• Text section:
· · · · · · ·

Y2 <- plogis(age - gender + L1a + L1b + A1 + 1.8*A2 + rnorm(n))
data <- data.frame(age, gender, A1, L1a, L1b, Y1, A2, L2a, L2b, Y2)
Also show some different ways of specifying the nodes (either names or indexes works):
result <- ltmle(data, Anodes=c(3, 7), Lnodes=c("L1a", "L1b", "L2a", "L2b"),
Ynodes=grep("^Y", names(data)), abar=c(1, 0))
#> Qform not specified, using defaults:
#> formula for L1a:
#> Q.kplus1 ~ age + gender + A1
#> formula for L2a:
#> Q.kplus1 ~ age + gender + A1 + L1a + L1b + Y1 + A2
#>
#> gform not specified, using defaults:
#> formula for A1:
#> A1 ~ age + gender
#> formula for A2:
#> A2 ~ age + gender + A1 + L1a + L1b + Y1
#>
#> Estimate of time to completion: < 1 minute
#> Warning in CheckForVarianceWarning(inputs, g.ratio): Variance estimate is based
#> on influence curve only, which may be significantly anticonservative because
#> your data appears to contain positivity violations. Robust variance estimate is
#> not currently available with non binary outcomes but this will be addressed in
#> a future release.

· · · · · · ·

• Extracted entries:

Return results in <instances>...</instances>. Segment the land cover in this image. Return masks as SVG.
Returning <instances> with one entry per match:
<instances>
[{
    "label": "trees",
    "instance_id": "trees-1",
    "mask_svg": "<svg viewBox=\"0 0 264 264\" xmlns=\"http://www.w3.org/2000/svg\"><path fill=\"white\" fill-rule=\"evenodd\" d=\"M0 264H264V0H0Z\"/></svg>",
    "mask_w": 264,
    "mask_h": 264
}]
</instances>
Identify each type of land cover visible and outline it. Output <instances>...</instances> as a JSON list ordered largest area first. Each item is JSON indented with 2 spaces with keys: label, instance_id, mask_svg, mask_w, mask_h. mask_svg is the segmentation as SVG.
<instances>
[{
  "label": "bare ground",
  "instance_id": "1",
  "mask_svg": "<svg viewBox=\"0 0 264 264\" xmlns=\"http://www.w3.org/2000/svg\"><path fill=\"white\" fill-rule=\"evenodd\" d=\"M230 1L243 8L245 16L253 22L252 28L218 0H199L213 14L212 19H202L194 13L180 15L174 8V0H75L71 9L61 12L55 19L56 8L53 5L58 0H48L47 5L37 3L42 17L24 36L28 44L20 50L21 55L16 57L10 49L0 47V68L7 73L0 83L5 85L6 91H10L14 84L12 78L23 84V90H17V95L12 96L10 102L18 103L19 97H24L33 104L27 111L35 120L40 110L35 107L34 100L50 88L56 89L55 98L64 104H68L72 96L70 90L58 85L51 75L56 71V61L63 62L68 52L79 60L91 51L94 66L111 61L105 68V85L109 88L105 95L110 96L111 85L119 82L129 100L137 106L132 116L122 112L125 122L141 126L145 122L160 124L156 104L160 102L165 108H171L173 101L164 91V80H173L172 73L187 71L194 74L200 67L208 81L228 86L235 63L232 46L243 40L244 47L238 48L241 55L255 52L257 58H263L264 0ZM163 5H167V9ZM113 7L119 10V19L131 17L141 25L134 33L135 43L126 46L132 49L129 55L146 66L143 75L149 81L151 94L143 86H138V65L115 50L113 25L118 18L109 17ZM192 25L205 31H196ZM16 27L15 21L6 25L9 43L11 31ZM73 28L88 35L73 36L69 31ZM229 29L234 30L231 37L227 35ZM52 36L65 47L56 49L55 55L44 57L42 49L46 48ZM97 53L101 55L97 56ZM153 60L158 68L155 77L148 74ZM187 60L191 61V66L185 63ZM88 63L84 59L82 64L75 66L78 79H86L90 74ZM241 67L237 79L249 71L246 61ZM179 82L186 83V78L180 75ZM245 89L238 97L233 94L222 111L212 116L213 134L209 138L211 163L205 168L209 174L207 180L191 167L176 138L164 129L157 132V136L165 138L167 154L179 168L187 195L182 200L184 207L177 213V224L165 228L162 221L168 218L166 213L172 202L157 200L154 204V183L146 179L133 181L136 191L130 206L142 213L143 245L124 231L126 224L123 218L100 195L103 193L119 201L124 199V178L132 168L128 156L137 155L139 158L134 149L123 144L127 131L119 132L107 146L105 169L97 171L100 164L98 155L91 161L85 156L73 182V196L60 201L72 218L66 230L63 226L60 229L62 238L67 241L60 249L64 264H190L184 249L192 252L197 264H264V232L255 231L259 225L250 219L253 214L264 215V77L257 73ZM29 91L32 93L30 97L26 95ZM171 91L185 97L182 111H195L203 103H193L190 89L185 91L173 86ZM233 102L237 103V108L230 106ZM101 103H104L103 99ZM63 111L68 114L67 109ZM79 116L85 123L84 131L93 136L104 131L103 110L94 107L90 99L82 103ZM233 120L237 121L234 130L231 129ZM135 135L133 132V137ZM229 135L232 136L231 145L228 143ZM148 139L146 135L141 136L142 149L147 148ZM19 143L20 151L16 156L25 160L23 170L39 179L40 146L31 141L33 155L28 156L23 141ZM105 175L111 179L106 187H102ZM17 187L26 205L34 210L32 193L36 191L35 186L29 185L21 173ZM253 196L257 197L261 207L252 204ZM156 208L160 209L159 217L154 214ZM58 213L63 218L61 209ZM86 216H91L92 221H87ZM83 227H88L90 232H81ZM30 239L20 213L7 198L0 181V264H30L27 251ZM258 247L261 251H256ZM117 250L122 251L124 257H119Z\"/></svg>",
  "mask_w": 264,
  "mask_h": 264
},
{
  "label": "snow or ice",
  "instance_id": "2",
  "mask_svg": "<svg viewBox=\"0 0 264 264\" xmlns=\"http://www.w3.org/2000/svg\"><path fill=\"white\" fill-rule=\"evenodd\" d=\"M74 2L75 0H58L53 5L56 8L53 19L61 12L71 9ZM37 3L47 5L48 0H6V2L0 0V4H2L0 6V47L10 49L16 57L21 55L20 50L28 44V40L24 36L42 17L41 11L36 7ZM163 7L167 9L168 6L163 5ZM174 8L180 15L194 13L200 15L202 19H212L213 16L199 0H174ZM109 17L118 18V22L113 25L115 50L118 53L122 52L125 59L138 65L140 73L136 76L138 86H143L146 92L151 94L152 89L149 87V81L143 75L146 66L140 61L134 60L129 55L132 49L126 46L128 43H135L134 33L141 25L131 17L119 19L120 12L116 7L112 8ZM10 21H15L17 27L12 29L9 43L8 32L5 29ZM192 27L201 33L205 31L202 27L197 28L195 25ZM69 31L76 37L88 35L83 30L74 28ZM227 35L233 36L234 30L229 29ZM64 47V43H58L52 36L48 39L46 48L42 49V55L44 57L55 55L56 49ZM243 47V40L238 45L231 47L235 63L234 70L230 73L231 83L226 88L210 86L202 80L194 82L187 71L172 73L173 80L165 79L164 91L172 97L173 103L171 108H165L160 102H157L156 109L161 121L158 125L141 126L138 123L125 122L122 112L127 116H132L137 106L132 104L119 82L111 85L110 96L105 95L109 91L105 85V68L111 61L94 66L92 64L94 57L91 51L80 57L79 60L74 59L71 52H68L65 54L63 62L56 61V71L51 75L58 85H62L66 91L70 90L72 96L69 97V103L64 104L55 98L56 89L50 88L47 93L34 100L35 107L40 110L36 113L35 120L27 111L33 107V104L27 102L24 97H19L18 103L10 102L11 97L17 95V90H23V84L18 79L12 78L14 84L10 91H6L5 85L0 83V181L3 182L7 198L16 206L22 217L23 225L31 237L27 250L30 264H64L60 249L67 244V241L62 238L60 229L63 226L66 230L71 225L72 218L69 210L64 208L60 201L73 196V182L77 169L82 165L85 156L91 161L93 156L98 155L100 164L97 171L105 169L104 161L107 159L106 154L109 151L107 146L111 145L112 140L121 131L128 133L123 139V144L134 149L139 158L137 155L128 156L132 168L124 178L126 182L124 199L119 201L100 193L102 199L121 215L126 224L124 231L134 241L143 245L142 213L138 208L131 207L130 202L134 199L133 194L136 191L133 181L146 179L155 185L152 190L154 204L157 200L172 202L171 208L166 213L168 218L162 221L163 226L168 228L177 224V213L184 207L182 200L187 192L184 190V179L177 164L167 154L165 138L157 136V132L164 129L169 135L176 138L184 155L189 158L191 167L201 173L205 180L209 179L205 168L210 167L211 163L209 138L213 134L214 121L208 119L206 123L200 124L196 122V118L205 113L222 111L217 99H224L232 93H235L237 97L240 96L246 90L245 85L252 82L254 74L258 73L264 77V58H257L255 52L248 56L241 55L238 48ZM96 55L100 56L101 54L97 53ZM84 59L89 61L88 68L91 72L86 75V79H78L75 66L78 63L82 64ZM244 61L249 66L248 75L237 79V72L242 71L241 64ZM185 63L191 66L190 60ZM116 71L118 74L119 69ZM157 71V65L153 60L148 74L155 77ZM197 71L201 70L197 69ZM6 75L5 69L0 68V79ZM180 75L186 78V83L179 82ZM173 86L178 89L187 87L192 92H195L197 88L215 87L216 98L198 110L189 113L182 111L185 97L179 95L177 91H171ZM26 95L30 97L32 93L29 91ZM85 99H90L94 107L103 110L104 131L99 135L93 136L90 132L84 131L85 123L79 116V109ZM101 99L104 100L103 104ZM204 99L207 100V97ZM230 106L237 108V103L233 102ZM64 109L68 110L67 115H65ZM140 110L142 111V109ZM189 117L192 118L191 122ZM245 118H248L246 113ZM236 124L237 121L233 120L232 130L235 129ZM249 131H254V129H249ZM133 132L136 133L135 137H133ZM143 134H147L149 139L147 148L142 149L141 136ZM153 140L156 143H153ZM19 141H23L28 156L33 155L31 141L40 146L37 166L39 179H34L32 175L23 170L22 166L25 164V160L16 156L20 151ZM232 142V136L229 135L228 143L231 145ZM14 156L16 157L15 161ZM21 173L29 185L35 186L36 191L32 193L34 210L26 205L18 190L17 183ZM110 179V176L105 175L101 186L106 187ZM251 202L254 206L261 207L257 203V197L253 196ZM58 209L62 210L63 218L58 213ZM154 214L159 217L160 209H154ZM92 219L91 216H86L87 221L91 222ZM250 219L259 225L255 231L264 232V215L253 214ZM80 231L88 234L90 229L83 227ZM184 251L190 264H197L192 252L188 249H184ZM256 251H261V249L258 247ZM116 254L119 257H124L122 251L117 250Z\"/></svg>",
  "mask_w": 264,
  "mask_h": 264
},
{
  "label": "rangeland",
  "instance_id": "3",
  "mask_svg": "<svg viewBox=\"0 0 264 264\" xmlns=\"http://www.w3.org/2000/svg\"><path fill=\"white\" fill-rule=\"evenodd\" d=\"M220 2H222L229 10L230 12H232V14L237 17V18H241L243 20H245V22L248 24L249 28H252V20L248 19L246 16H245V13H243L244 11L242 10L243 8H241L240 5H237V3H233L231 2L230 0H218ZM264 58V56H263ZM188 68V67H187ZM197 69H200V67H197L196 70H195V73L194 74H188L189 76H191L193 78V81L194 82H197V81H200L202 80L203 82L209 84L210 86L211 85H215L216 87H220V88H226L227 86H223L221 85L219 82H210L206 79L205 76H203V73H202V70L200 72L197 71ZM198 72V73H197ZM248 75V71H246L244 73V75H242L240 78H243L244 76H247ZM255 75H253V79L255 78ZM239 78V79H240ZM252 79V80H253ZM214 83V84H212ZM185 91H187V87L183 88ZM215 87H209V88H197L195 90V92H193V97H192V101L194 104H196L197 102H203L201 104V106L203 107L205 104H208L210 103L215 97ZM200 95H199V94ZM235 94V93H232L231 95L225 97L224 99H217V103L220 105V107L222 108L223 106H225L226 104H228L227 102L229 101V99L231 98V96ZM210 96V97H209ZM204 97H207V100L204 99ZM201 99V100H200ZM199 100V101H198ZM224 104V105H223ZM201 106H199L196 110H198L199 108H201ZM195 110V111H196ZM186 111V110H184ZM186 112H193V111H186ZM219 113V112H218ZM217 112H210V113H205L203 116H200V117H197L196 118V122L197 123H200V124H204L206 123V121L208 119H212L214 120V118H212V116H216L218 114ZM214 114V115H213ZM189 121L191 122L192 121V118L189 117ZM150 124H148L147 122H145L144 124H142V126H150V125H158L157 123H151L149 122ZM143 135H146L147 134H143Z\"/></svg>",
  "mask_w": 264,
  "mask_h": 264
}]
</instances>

· · · · · · ·

• Directions:
• A. In the ltmle example, rewrite the stretch from "Y2 <- plogis(age" through "names(data)), abar=c(1, 0))", replacing "result" with "fit".
• B. List every node for which the output in the ltmle example prints a default formula.
• C. Continue the ltmle example from where it stops.

• Responses by task:
• A.
Y2 <- plogis(age - gender + L1a + L1b + A1 + 1.8*A2 + rnorm(n))
data <- data.frame(age, gender, A1, L1a, L1b, Y1, A2, L2a, L2b, Y2)
Also show some different ways of specifying the nodes (either names or indexes works):
fit <- ltmle(data, Anodes=c(3, 7), Lnodes=c("L1a", "L1b", "L2a", "L2b"),
Ynodes=grep("^Y", names(data)), abar=c(1, 0))

• B. L1a, L2a, A1, A2

• C.
summary(result)
#> Estimator: tmle
#> Call:
#> ltmle(data = data, Anodes = c(3, 7), Lnodes = c("L1a", "L1b",
#> "L2a", "L2b"), Ynodes = grep("^Y", names(data)), abar = c(1,
#> 0))
#>
#> Parameter Estimate: 0.82284
#> Estimated Std Err: 0.014516
#> p-value: <2e-16
#> 95% Conf Interval: (0.79439, 0.85129)
Specifying Qform
Usually you would specify a Qform
for all of the Lnodes
and Ynodes but in this case L1a, L1b, Y1 is a “block” of L/Y nodes not
separated by Anodes or Cnodes (the same is true for L2a, L2b, Y2). Only
one regression is required at the first L/Y node in a block. You can
pass regression formulas for the other L/Y nodes, but they will be
ignored.
result <- ltmle(data, Anodes=c(3, 7), Lnodes=c("L1a", "L1b", "L2a", "L2b"),
Ynodes=grep("^Y", names(data)), abar=c(1, 0),
Qform=c(L1a="Q.kplus1 ~ 1", L2a="Q.kplus1 ~ 1"))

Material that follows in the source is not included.